#### [Aim of the exercise]
Convert the data running from the line containing "Requirement 2: Classification" through the line containing "## ML Business Case", both included, into a Markdown table with the columns Row and Line. Number each row and leave out blank lines.

#### [Input]

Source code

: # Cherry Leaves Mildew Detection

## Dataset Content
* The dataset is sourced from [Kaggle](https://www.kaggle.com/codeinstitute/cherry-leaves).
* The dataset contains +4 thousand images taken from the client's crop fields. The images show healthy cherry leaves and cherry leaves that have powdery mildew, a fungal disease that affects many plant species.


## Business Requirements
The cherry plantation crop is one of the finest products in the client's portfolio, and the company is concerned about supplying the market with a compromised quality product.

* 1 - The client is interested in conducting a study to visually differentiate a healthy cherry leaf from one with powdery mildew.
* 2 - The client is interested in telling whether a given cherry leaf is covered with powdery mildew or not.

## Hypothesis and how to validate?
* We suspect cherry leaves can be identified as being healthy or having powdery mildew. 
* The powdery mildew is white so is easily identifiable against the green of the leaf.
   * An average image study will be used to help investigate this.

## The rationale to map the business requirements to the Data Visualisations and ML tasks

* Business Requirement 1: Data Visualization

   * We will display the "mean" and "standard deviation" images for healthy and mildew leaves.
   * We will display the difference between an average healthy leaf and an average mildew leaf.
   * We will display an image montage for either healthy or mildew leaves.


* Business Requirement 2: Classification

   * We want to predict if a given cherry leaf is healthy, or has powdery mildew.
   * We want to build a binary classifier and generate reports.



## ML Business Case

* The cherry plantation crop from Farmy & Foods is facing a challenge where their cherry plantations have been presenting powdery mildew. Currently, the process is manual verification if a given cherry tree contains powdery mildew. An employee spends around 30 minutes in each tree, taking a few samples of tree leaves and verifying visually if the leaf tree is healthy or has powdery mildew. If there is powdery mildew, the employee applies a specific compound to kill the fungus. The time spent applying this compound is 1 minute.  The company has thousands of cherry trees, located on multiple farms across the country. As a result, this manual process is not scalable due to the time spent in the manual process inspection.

---

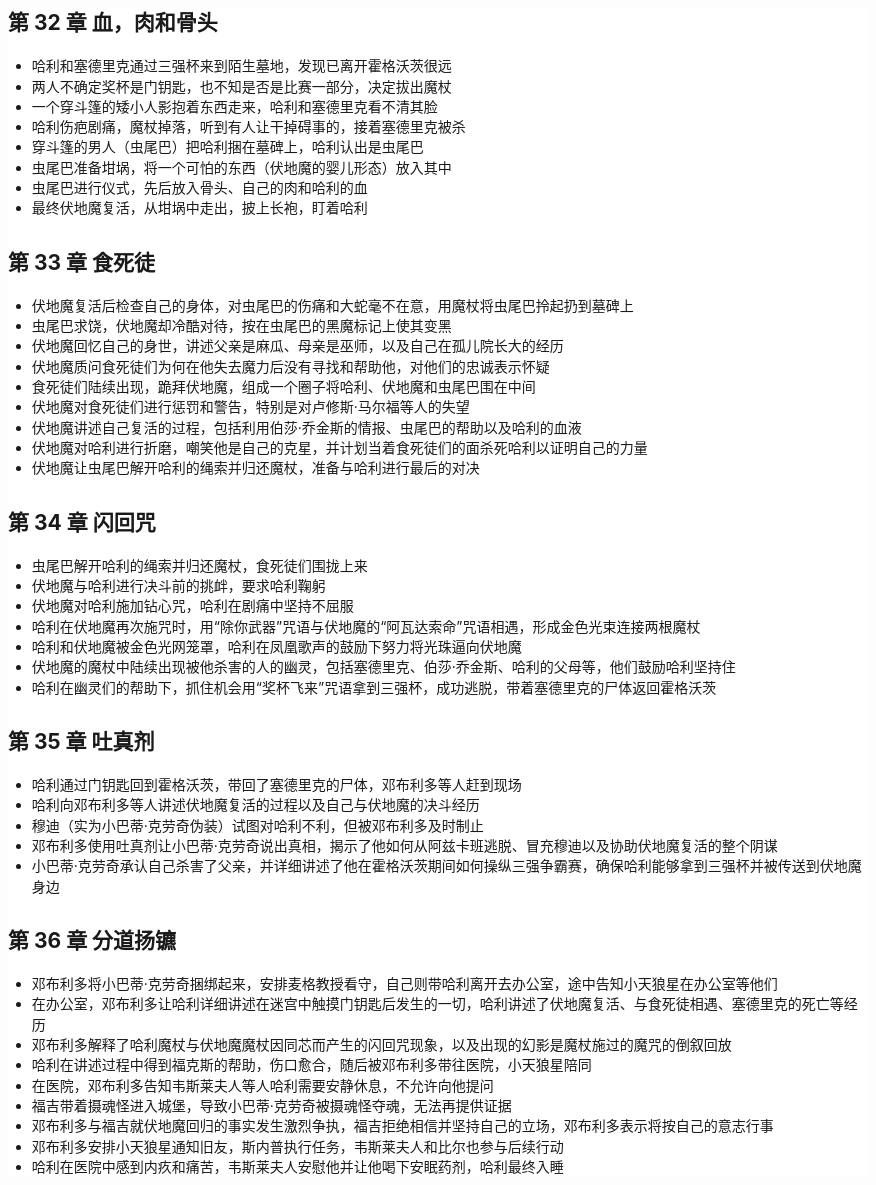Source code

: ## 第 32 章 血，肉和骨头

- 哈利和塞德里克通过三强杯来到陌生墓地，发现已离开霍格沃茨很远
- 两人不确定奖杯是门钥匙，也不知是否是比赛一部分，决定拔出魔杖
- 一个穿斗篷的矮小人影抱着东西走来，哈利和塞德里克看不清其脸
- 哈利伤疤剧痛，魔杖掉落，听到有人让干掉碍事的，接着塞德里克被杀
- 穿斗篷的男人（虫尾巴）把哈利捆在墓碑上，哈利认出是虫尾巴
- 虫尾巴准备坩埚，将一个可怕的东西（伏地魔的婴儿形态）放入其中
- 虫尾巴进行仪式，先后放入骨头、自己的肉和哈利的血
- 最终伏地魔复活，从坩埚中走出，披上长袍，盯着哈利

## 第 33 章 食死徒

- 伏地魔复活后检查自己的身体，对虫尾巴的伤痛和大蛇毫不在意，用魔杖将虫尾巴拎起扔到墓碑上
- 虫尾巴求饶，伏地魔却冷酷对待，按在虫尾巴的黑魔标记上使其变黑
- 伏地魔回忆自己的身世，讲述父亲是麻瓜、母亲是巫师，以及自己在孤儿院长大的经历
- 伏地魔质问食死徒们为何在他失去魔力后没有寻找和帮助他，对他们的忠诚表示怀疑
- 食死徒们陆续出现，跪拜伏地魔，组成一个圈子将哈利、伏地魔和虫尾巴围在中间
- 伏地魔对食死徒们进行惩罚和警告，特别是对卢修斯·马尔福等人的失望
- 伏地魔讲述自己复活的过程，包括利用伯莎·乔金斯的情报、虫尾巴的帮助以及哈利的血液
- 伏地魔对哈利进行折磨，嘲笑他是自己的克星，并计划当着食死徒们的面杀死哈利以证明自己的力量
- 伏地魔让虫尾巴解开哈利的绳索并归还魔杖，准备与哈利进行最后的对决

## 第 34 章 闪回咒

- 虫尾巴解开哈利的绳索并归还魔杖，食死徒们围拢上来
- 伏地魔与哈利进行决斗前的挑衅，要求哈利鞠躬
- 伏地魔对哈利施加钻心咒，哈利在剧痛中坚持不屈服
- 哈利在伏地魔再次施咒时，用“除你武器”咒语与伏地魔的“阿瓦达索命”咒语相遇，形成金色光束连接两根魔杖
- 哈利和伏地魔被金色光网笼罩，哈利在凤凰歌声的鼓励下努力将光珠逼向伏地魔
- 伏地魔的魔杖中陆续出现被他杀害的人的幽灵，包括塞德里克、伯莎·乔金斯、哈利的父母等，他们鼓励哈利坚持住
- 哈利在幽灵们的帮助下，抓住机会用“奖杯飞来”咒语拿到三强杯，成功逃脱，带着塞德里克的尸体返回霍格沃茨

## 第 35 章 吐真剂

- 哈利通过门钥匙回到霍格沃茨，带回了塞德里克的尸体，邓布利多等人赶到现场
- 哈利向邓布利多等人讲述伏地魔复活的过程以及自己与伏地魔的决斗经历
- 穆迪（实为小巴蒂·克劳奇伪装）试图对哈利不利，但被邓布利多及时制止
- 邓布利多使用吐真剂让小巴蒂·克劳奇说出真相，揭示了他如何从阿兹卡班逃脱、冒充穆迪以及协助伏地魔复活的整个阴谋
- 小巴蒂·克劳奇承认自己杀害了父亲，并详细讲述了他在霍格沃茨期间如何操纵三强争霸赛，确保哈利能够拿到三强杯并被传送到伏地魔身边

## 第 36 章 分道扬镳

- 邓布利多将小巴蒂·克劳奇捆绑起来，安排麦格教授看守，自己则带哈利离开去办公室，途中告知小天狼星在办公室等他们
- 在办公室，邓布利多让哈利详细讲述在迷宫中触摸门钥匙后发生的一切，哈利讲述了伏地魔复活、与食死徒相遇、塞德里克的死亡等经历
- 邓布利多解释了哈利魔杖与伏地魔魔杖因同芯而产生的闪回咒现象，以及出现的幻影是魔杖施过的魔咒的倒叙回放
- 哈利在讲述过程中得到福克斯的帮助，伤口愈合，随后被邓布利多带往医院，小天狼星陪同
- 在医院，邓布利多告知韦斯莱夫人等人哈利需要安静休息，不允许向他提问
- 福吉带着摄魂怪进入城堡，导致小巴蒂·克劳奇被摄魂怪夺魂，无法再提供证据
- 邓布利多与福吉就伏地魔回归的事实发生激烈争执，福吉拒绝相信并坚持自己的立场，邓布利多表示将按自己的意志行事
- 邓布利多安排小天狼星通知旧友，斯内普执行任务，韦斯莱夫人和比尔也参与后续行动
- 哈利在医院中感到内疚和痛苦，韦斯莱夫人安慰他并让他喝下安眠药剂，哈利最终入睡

#### [Task solution]
| Row | Line |
|---|---|
| 1 | * Business Requirement 2: Classification |
| 2 |    * We want to predict if a given cherry leaf is healthy, or has powdery mildew. |
| 3 |    * We want to build a binary classifier and generate reports. |
| 4 | ## ML Business Case |